Record excerpts:
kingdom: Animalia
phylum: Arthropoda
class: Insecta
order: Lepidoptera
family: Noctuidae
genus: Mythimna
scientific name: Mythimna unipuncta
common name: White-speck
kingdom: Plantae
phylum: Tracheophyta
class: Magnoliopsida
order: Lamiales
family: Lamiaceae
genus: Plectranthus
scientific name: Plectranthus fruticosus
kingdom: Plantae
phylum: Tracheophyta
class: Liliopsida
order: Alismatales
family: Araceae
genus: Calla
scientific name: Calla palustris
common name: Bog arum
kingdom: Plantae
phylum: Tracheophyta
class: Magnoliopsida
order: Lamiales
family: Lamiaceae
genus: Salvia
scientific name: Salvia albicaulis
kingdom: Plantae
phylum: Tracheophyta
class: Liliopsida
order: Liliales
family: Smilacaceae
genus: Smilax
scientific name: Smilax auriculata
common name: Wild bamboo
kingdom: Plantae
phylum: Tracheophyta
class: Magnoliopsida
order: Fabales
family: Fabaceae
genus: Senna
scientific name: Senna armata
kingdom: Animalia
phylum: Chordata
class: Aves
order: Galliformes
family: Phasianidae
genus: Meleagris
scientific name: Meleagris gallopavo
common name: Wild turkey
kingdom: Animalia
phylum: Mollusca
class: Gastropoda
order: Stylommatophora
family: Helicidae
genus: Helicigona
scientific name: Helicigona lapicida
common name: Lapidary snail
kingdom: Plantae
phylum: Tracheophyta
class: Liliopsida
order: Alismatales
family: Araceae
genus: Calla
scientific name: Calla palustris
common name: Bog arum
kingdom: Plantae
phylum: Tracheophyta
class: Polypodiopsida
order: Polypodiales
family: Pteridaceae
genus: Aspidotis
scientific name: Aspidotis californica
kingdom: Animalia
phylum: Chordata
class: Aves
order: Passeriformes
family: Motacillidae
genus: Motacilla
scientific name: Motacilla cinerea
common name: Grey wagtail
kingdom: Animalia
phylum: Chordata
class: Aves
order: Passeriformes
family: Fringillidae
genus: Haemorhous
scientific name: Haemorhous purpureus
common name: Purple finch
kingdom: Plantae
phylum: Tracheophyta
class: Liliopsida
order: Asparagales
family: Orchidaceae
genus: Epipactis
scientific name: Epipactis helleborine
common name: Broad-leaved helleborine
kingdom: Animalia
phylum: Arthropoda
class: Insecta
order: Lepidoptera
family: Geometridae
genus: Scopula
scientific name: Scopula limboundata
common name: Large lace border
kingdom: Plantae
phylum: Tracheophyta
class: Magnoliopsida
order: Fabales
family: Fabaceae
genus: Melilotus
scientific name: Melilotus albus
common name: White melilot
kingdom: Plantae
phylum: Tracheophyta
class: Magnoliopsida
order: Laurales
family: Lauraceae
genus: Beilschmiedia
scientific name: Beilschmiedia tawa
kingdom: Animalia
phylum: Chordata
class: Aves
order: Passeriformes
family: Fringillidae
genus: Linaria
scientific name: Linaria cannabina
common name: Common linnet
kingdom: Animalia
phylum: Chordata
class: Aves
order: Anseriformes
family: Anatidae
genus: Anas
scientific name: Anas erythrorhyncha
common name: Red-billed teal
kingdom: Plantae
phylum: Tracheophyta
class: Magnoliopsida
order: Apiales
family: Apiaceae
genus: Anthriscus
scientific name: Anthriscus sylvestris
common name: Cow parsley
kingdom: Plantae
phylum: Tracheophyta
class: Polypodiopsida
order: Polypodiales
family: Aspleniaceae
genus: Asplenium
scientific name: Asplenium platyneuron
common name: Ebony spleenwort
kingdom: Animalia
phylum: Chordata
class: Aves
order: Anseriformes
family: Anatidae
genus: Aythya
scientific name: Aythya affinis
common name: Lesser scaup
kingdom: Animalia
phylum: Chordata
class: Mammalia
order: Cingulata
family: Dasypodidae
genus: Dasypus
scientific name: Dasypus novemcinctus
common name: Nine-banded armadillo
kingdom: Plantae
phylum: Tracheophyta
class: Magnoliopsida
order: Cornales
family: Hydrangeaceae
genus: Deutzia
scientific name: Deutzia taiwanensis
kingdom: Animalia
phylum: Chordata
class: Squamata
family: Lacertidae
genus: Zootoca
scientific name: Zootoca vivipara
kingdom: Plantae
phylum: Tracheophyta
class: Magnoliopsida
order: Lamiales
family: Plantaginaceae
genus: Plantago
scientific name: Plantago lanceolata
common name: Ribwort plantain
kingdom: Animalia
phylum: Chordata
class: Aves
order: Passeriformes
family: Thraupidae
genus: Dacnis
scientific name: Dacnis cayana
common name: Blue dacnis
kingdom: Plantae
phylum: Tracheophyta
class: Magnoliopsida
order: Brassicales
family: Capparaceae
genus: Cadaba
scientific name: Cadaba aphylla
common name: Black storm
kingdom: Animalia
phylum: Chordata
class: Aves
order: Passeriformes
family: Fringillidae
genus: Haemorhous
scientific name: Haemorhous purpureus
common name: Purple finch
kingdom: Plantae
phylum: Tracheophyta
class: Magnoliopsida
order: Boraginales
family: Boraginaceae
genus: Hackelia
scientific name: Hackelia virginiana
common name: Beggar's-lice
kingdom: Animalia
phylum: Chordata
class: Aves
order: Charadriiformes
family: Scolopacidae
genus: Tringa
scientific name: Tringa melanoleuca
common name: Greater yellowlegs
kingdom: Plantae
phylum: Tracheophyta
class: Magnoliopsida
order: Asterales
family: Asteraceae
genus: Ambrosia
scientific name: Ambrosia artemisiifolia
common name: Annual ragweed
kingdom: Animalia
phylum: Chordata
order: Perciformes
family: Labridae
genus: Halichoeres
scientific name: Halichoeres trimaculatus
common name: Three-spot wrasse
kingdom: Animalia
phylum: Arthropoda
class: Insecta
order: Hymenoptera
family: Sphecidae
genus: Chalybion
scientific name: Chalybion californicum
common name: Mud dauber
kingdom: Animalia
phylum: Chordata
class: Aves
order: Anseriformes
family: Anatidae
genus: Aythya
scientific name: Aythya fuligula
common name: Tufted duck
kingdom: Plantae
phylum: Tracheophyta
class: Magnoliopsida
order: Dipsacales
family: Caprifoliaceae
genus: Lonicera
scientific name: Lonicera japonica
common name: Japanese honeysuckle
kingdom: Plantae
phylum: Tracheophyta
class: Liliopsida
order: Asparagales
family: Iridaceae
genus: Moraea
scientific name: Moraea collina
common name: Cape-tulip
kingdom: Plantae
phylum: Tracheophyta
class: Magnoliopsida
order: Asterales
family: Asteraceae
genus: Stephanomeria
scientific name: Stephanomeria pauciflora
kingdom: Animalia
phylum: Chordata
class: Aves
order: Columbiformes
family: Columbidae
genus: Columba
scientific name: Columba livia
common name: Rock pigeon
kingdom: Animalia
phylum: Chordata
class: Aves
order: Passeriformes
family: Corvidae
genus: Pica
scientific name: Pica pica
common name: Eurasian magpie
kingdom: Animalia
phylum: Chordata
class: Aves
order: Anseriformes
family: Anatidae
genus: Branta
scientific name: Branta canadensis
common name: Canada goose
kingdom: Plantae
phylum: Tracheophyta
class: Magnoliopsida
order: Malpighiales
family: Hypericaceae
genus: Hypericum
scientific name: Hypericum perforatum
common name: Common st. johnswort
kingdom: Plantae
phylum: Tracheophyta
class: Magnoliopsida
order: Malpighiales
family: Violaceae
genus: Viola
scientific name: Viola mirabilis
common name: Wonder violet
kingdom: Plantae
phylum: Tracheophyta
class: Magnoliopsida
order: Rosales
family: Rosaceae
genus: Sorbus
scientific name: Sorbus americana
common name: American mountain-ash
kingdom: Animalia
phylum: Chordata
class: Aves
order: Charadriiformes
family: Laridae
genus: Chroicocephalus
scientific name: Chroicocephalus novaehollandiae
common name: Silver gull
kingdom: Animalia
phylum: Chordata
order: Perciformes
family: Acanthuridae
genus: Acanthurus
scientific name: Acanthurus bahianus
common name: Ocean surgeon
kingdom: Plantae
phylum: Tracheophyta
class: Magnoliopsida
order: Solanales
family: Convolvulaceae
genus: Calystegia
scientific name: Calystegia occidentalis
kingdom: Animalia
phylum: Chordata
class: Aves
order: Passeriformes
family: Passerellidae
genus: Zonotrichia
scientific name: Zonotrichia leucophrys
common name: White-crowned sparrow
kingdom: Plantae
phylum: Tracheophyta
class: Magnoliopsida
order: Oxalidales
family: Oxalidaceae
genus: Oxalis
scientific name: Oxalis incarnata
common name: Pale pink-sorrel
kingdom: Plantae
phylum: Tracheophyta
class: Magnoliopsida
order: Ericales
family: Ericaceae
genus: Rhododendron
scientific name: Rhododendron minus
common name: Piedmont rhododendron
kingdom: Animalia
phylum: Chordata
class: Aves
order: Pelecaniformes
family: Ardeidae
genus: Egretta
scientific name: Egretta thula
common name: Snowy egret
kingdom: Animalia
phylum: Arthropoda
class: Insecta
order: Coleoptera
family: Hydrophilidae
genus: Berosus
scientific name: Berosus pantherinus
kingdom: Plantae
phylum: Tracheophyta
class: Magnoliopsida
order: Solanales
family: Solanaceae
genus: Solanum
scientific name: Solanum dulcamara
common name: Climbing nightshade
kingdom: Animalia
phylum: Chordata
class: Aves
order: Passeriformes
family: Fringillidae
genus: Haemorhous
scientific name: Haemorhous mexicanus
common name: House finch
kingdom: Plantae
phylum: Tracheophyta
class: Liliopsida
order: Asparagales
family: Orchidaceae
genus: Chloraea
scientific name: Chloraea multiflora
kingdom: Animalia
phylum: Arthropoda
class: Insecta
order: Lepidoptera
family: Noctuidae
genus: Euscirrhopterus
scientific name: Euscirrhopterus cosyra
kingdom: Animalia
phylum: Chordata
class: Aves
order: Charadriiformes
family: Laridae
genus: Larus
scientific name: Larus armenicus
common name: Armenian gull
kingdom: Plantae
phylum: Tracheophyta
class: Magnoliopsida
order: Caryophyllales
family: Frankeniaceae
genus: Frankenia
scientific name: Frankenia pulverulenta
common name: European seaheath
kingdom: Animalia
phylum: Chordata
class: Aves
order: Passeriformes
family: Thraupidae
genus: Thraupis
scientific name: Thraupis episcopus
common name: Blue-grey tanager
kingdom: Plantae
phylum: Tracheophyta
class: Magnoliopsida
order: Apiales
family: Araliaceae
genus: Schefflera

What the exercise asks: Copy out the lines of the records from the one containing "family: Frankeniaceae" through the last line, inclusive.

Exercise solution:
family: Frankeniaceae
genus: Frankenia
scientific name: Frankenia pulverulenta
common name: European seaheath
kingdom: Animalia
phylum: Chordata
class: Aves
order: Passeriformes
family: Thraupidae
genus: Thraupis
scientific name: Thraupis episcopus
common name: Blue-grey tanager
kingdom: Plantae
phylum: Tracheophyta
class: Magnoliopsida
order: Apiales
family: Araliaceae
genus: Schefflera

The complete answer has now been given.